A: Many caregivers experience “caregiver guilt” so in a way it is normal in that it is not unusual at all.

Your feelings are appropriate for you and there are ways to cope and refocus your thoughts to stay mentally healthy.  First, it’s important to examine if it is really guilt that you are feeling.  Guilt can be described as something we feel when we have caused something bad to happen or when you’ve acted or thought in some way that is contrary to your own standards.  These feelings should be closely examined for root causes. We didn’t make the person sick or to have memory impairment – so maybe it is not guilt we feel. What else could it be? Sadness, frustration, anger? Those feelings can be dealt with head on.

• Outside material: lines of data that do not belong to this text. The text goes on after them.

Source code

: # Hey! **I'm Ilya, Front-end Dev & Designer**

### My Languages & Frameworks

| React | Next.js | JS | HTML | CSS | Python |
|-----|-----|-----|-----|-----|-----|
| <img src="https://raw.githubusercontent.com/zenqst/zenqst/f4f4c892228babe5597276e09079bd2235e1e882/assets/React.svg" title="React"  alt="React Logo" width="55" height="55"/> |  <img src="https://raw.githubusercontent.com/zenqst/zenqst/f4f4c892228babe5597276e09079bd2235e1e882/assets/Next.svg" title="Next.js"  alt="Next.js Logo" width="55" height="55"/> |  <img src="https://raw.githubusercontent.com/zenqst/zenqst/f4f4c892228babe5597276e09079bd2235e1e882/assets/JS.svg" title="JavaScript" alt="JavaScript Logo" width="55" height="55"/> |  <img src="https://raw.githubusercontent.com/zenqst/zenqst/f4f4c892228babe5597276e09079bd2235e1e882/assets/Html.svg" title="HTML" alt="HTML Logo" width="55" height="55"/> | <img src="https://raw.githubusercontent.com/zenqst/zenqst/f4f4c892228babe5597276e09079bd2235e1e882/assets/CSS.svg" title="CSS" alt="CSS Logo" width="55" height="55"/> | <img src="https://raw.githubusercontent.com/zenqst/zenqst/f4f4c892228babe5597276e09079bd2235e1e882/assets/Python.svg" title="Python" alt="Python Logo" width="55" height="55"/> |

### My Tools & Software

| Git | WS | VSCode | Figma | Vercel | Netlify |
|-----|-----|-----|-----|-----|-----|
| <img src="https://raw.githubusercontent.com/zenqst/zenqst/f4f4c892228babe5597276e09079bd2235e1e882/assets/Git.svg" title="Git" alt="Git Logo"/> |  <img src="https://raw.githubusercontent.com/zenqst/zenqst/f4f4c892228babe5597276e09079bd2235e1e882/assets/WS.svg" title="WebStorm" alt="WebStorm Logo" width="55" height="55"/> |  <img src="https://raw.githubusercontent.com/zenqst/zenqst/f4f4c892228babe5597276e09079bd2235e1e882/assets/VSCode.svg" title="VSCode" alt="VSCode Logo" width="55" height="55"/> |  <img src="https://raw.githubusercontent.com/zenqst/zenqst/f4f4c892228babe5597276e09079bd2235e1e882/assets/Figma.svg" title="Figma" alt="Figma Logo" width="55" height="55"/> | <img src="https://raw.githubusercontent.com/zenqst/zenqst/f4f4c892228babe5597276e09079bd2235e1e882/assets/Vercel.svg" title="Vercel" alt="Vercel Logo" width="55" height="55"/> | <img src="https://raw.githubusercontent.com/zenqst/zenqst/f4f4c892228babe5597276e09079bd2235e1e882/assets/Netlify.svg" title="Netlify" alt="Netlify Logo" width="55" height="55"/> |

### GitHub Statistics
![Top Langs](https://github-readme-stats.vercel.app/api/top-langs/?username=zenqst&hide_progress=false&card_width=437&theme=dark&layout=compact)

Here are a few tips that can help:

  1. Don’t beat yourself up for not being perfect.    Caregiving for a family member is full of emotional and physical stress.  Try to be realistic in your own expectations of what you want to accomplish each day.  If something unexpected happens, try to accept that there will always be things out of your control.
  2. Research to find guidance and information to help you decide on the best answer for things you can control.   You’ll be more confident in your decisions.
  3. Talk with someone about your feelings.  If you’re in a support group, share your emotions of grief and guilt – it’s okay.  Don’t just focus on exchanging caregiving tips.
  4. Seek out companionship from family, friends and neighbors to visit with you to combat feelings of isolation.  Invite them for coffee and conversation to focus on something other than caregiving.
  5. Refocus your “why” questions away from negative emotions into positive affirmations.  “I’m doing a very important job, I am learning and growing from this experience, and there are resources to help me when I feel overwhelmed” is an example of reframing your thoughts.
  6. Consider therapy for processing your “negative” feelings.  Speaking with a professional can be a great resource.

You can find ways to accept and deal with your emotions such as caregiver guilt.  Hang in there!